Michelle walked through the main floor of the office building and moved to the triple bank of elevators in the center. A hand on her arm stopped her, prompting her to turn around. The doorman stood there with an unreadable expression on his face.
"The Firm has a private elevator, madam. Please follow me." He passed by her towards the back of the building. There was a partition there, with mirrored glass doors; she could see their reflections in the glass, but nothing beyond them. The old man walked up to them, tapped lightly, and pushed open the panels.
She stepped through the plate glass doors into a vast foyer carpeted with Persian rugs laid over Grecian rose granite. African-style carvings in some black wood sat in little nooks inset into the walls, and they were lit from below with little halogen lights. The sculptures' shadows lay steadily on the walls behind them. They were kind of spooky.
A brass elevator sat in the middle of the back wall of the room, directly across from the doors Michelle came through.
"This way," said the old man as he passed by her. For some reason he always seemed to disappear from sight the moment she blinked, only to suddenly appear out of the corner of her eye. Michelle followed him into the elevator. It had glass walls, and as it rose up the vertical wall of the sky scraper, she could see the carvings in the walls on either side of the elevator shaft, carvings of knights, warriors and wild beasts. Part way up, the elevator paused, and Michelle saw, carved deeply into the wall of the shaft, the image of a wild beast, with a snake's head, a leopard's body and a lion's haunches surrounded by uncountable hounds. It started again with a lurch, and then the ride was smooth the rest of the way up.

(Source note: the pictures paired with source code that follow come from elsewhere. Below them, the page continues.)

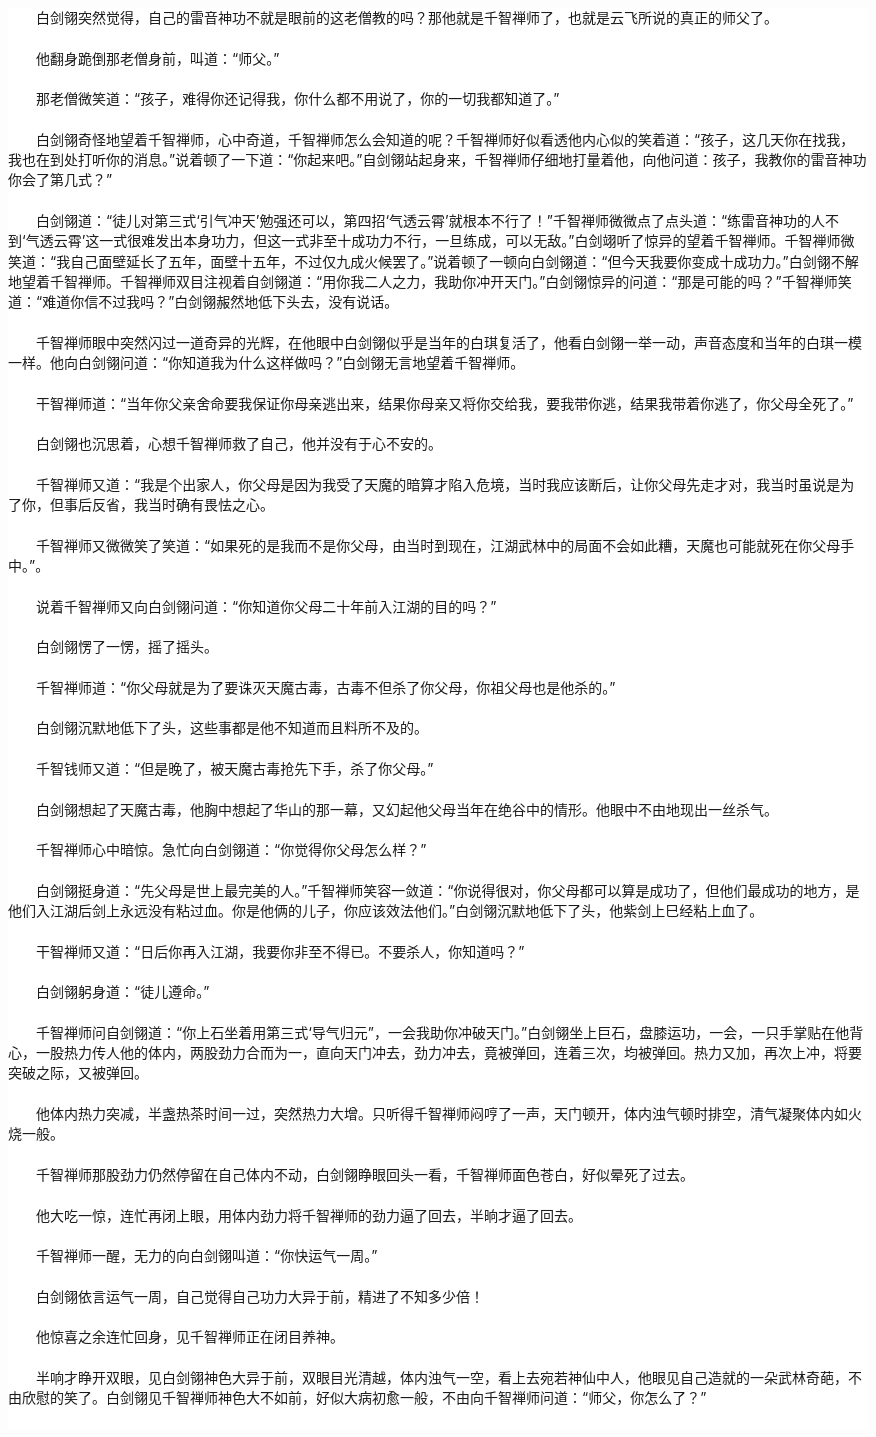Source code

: 　　白剑翎突然觉得，自己的雷音神功不就是眼前的这老僧教的吗？那他就是千智禅师了，也就是云飞所说的真正的师父了。<br />
<br />
　　他翻身跪倒那老僧身前，叫道：“师父。”<br />
<br />
　　那老僧微笑道：“孩子，难得你还记得我，你什么都不用说了，你的一切我都知道了。”<br />
<br />
　　白剑翎奇怪地望着千智禅师，心中奇道，千智禅师怎么会知道的呢？千智禅师好似看透他内心似的笑着道：“孩子，这几天你在找我，我也在到处打听你的消息。”说着顿了一下道：“你起来吧。”自剑翎站起身来，千智禅师仔细地打量着他，向他问道：孩子，我教你的雷音神功你会了第几式？”<br />
<br />
　　白剑翎道：“徒儿对第三式‘引气冲天’勉强还可以，第四招‘气透云霄’就根本不行了！”千智禅师微微点了点头道：“练雷音神功的人不到‘气透云霄’这一式很难发出本身功力，但这一式非至十成功力不行，一旦练成，可以无敌。”白剑翊听了惊异的望着千智禅师。千智禅师微笑道：“我自己面壁延长了五年，面壁十五年，不过仅九成火候罢了。”说着顿了一顿向白剑翎道：“但今天我要你变成十成功力。”白剑翎不解地望着千智禅师。千智禅师双目注视着自剑翎道：“用你我二人之力，我助你冲开天门。”白剑翎惊异的问道：“那是可能的吗？”千智禅师笑道：“难道你信不过我吗？”白剑翎赧然地低下头去，没有说话。<br />
<br />
　　千智禅师眼中突然闪过一道奇异的光辉，在他眼中白剑翎似乎是当年的白琪复活了，他看白剑翎一举一动，声音态度和当年的白琪一模一样。他向白剑翎问道：“你知道我为什么这样做吗？”白剑翎无言地望着千智禅师。<br />
<br />
　　干智禅师道：“当年你父亲舍命要我保证你母亲逃出来，结果你母亲又将你交给我，要我带你逃，结果我带着你逃了，你父母全死了。”<br />
<br />
　　白剑翎也沉思着，心想千智禅师救了自己，他并没有于心不安的。<br />
<br />
　　千智禅师又道：“我是个出家人，你父母是因为我受了天魔的暗算才陷入危境，当时我应该断后，让你父母先走才对，我当时虽说是为了你，但事后反省，我当时确有畏怯之心。<br />
<br />
　　千智禅师又微微笑了笑道：“如果死的是我而不是你父母，由当时到现在，江湖武林中的局面不会如此糟，天魔也可能就死在你父母手中。”。<br />
<br />
　　说着千智禅师又向白剑翎问道：“你知道你父母二十年前入江湖的目的吗？”<br />
<br />
　　白剑翎愣了一愣，摇了摇头。<br />
<br />
　　千智禅师道：“你父母就是为了要诛灭天魔古毒，古毒不但杀了你父母，你祖父母也是他杀的。”<br />
<br />
　　白剑翎沉默地低下了头，这些事都是他不知道而且料所不及的。<br />
<br />
　　千智钱师又道：“但是晚了，被天魔古毒抢先下手，杀了你父母。”<br />
<br />
　　白剑翎想起了天魔古毒，他胸中想起了华山的那一幕，又幻起他父母当年在绝谷中的情形。他眼中不由地现出一丝杀气。<br />
<br />
　　千智禅师心中暗惊。急忙向白剑翎道：“你觉得你父母怎么样？”<br />
<br />
　　白剑翎挺身道：“先父母是世上最完美的人。”千智禅师笑容一敛道：“你说得很对，你父母都可以算是成功了，但他们最成功的地方，是他们入江湖后剑上永远没有粘过血。你是他俩的儿子，你应该效法他们。”白剑翎沉默地低下了头，他紫剑上巳经粘上血了。<br />
<br />
　　干智禅师又道：“日后你再入江湖，我要你非至不得已。不要杀人，你知道吗？”<br />
<br />
　　白剑翎躬身道：“徒儿遵命。”<br />
<br />
　　千智禅师问自剑翎道：“你上石坐着用第三式‘导气归元”，一会我助你冲破天门。”白剑翎坐上巨石，盘膝运功，一会，一只手掌贴在他背心，一股热力传人他的体内，两股劲力合而为一，直向天门冲去，劲力冲去，竟被弹回，连着三次，均被弹回。热力又加，再次上冲，将要突破之际，又被弹回。<br />
<br />
　　他体内热力突减，半盏热茶时间一过，突然热力大增。只听得千智禅师闷哼了一声，天门顿开，体内浊气顿时排空，清气凝聚体内如火烧一般。<br />
<br />
　　千智禅师那股劲力仍然停留在自己体内不动，白剑翎睁眼回头一看，千智禅师面色苍白，好似晕死了过去。<br />
<br />
　　他大吃一惊，连忙再闭上眼，用体内劲力将千智禅师的劲力逼了回去，半晌才逼了回去。<br />
<br />
　　千智禅师一醒，无力的向白剑翎叫道：“你快运气一周。”<br />
<br />
　　白剑翎依言运气一周，自己觉得自己功力大异于前，精进了不知多少倍！<br />
<br />
　　他惊喜之余连忙回身，见千智禅师正在闭目养神。<br />
<br />
　　半响才睁开双眼，见白剑翎神色大异于前，双眼目光清越，体内浊气一空，看上去宛若神仙中人，他眼见自己造就的一朵武林奇葩，不由欣慰的笑了。白剑翎见千智禅师神色大不如前，好似大病初愈一般，不由向千智禅师问道：“师父，你怎么了？”<br />
<br />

The elevator stopped and Michelle and the old man stepped through the door into a very professional looking office. The ceiling was high and pillars covered in books and collectables filled the room, blocking lines of sight. She could make out a desk and a small group of people down at the other end of the room.
"Miss Leodegrance, master Lukas and his associates are down there," he pointed. "Jered Jaimeson is the one in the black and khaki, Mr. John Tyler and Mr. Percival Goodriche are the bearded and the bald men, respectively. You'll know master Lukas, I'm sure." The man had a little, knowing smile on his wrinkled face. "Your Mr. Andre Bors will be here soon, I understand that he was held up in traffic on the way here."
Michelle's relief was apparent as she slouched a little in her wool jacket. The doorman's smile grew larger. "If you need anything, you may call me Mer. I suggest that you wait to ask me questions until you are done with your meeting." He bowed slightly and stepped back into the elevator, the brass doors closing in front of him.